The word "sacrifice" comes from a Latin verb meaning "to make sacred." Sacrificial rites to atone for sin were central to religious practice among the ancient Israelites and later among Christians, although animal sacrifices were replaced by purely symbolic acts. In the Christian Eucharist, Jesus is offered up as a "full, perfect and sufficient sacrifice for the sins of the whole world," as it says in the Anglican Book of Common Prayer. What kind of a sacrifice is sufficient for such a monumental task? Only a human sacrifice will do, and not just any human: only he who is without sin can atone for the sins of the whole world.
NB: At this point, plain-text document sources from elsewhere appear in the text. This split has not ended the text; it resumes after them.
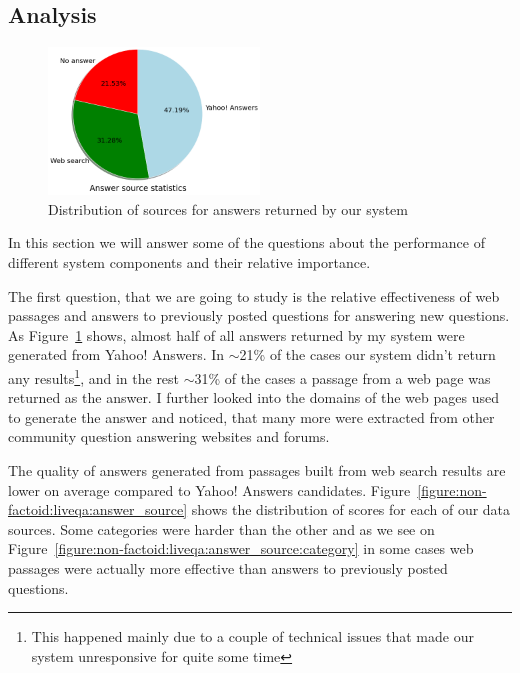 \subsection{Analysis}
\label{section:non-factoid:liveqa:analysis}

\begin{figure}
	\centering
	\includegraphics[width=0.5\textwidth]{img/liveqa_answer_source}
	\caption{Distribution of sources for answers returned by our system}
	\label{figure:non-factoid:liveqa:answer_source_pie}
\end{figure}

In this section we will answer some of the questions about the performance of different system components and their relative importance.

The first question, that we are going to study is the relative effectiveness of web passages and answers to previously posted questions for answering new questions.
As Figure~\ref{figure:non-factoid:liveqa:answer_source_pie} shows, almost half of all answers returned by my system were generated from Yahoo! Answers.
In $\sim$21\% of the cases our system didn't return any results\footnote{This happened mainly due to a couple of technical issues that made our system unresponsive for quite some time}, and in the rest $\sim$31\% of the cases a passage from a web page was returned as the answer.
I further looked into the domains of the web pages used to generate the answer and noticed, that many more were extracted from other community question answering websites and forums.

The quality of answers generated from passages built from web search results are lower on average compared to Yahoo! Answers candidates.
Figure~\ref{figure:non-factoid:liveqa:answer_source} shows the distribution of scores for each of our data sources.
Some categories were harder than the other \cite{overviewliveqa15} and as we see on Figure~\ref{figure:non-factoid:liveqa:answer_source:category} in some cases web passages were actually more effective than answers to previously posted questions.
And so the man who came into the world to proclaim the coming of God's kingdom was served up on a platter to satisfy the blood lust -- of whom? Of God? It is a truly monstrous notion that God would sacrifice his son to satisfy his own demand that sin be atoned for by the shedding of blood. No, this was an inside job. Jesus shared the fate of every prophet who dared to deliver a message that people did not want to hear. The kingdom of God is at hand, he told them. There are no temples in God's kingdom; hence, no need for priests. There are no gods, either, at least not the kind you bow down to. You are gods, he told them. For this he was sacrificed and then, in an act of supreme irony, worshipped as God himself.